* [PROBLEM REQUIREMENTS]
If a line below contains the string "down", return that line.

* [PROVIDED MATERIAL]
# # # #

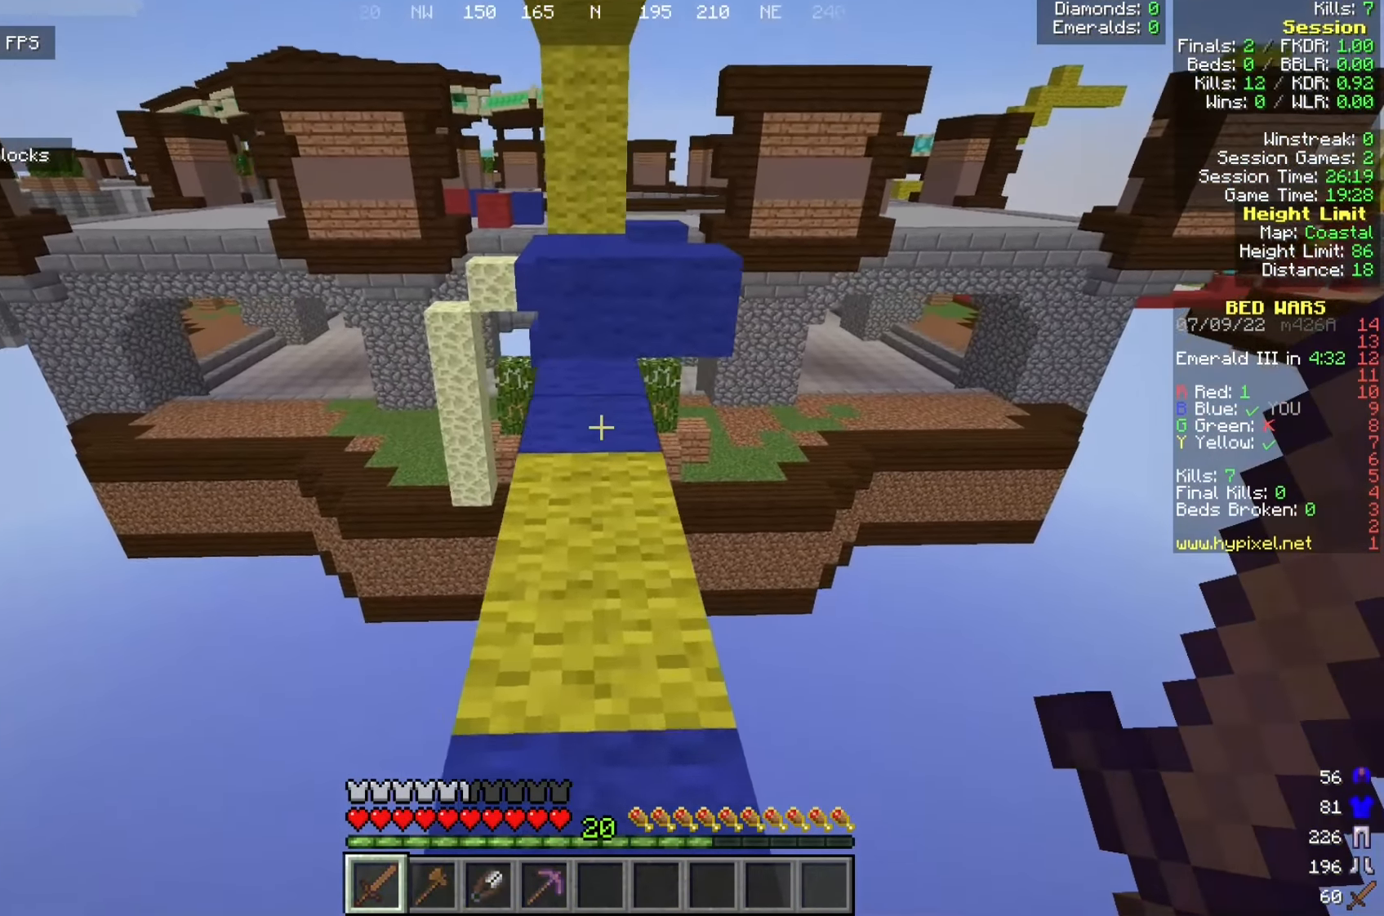
{"keys": ["w"], "mouse": [], "events": []}
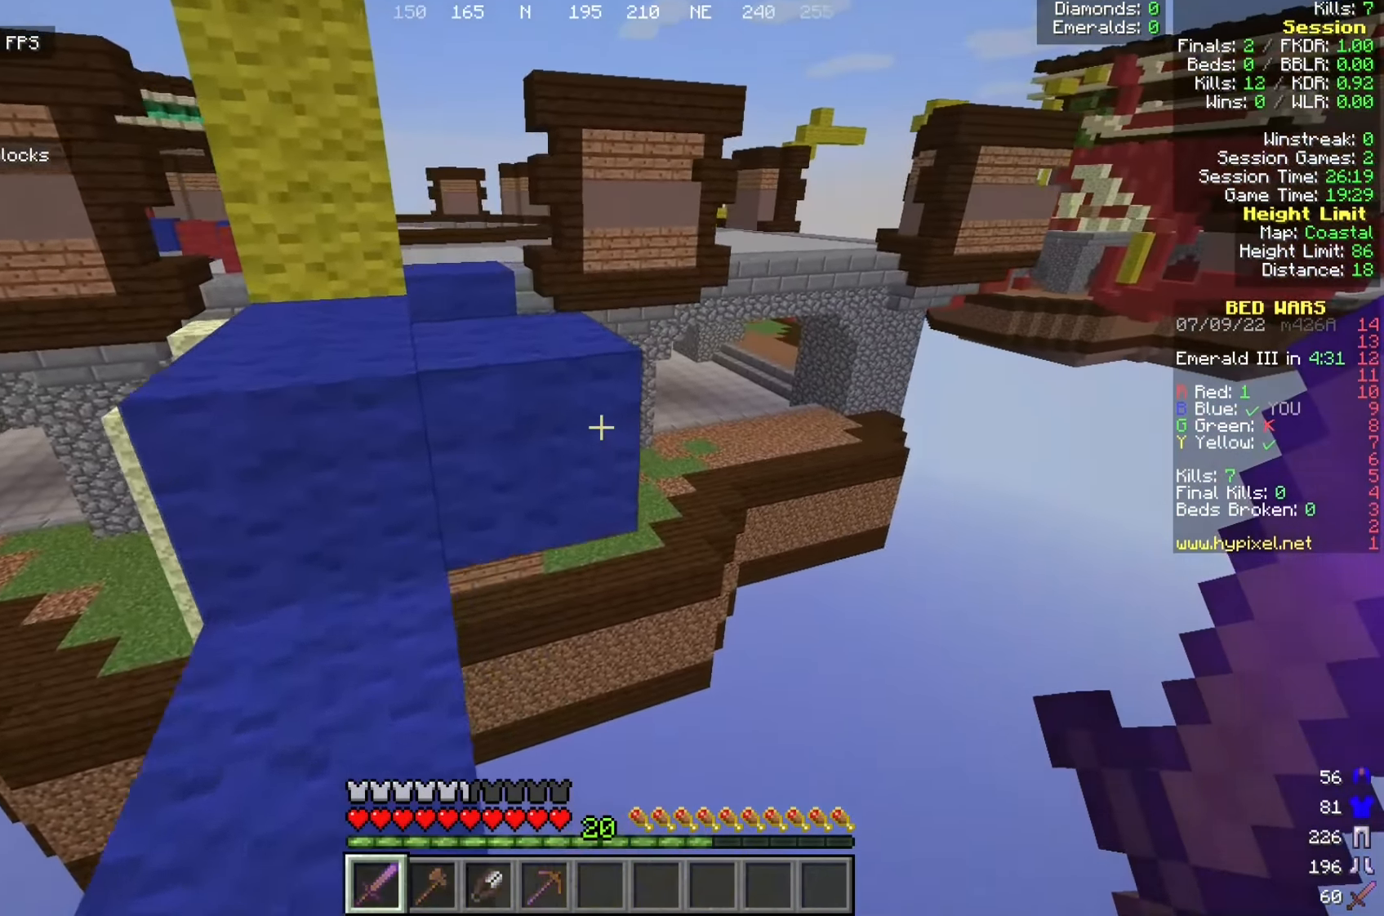
{"keys": ["a", "w"], "mouse": [], "events": [[459, "a", "down"]]}
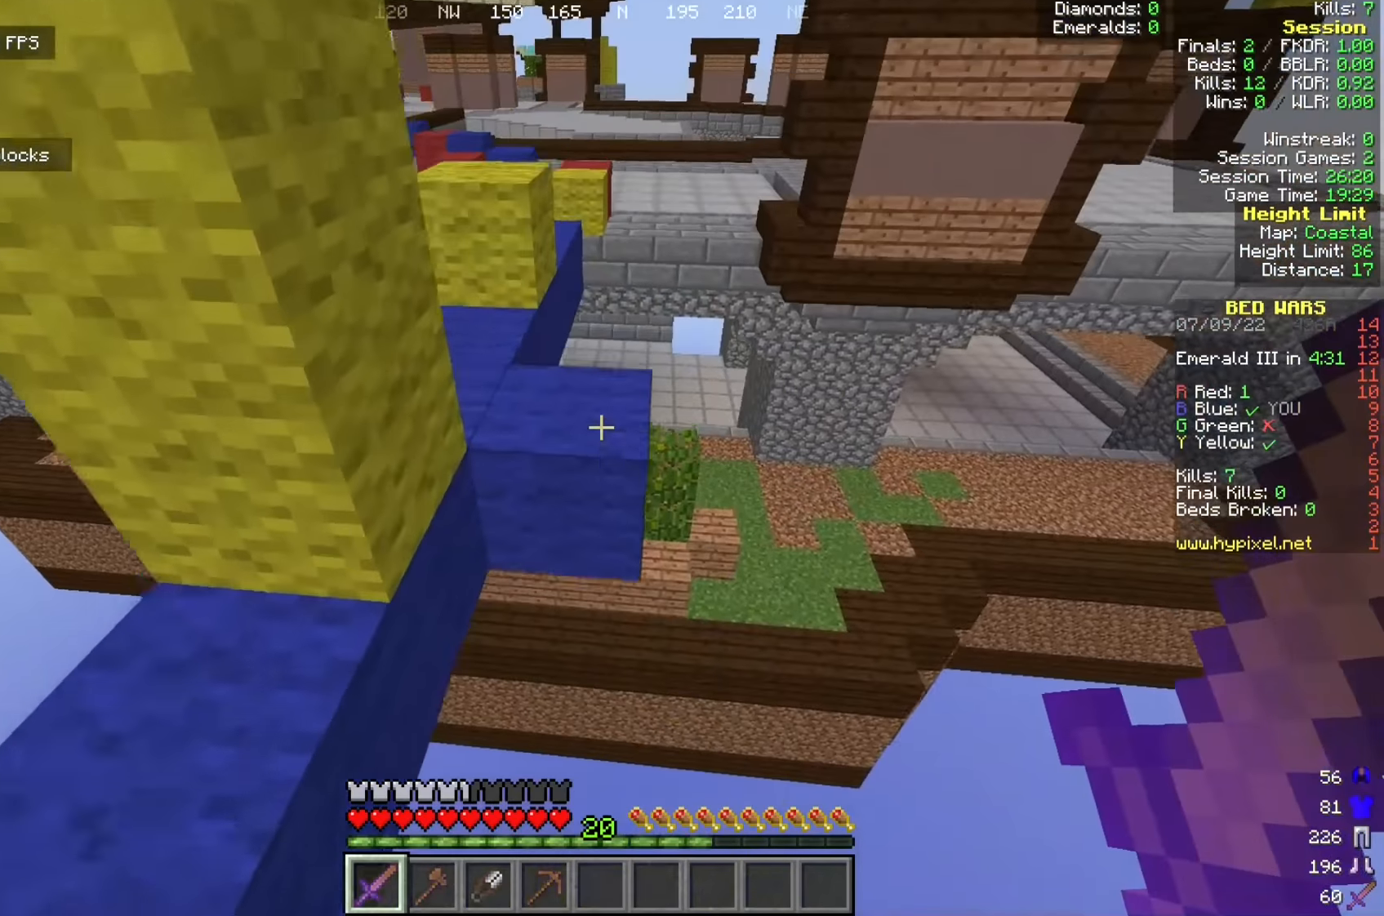
{"keys": ["a", "w"], "mouse": [], "events": [[117, "d", "down"], [184, "a", "up"], [242, "a", "down"], [300, "d", "up"], [300, "w", "up"], [375, "w", "down"]]}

# # # #

* [RESULT FOR THIS EXERCISE]
{"keys": ["a", "w"], "mouse": [], "events": [[459, "a", "down"]]}
{"keys": ["a", "w"], "mouse": [], "events": [[117, "d", "down"], [184, "a", "up"], [242, "a", "down"], [300, "d", "up"], [300, "w", "up"], [375, "w", "down"]]}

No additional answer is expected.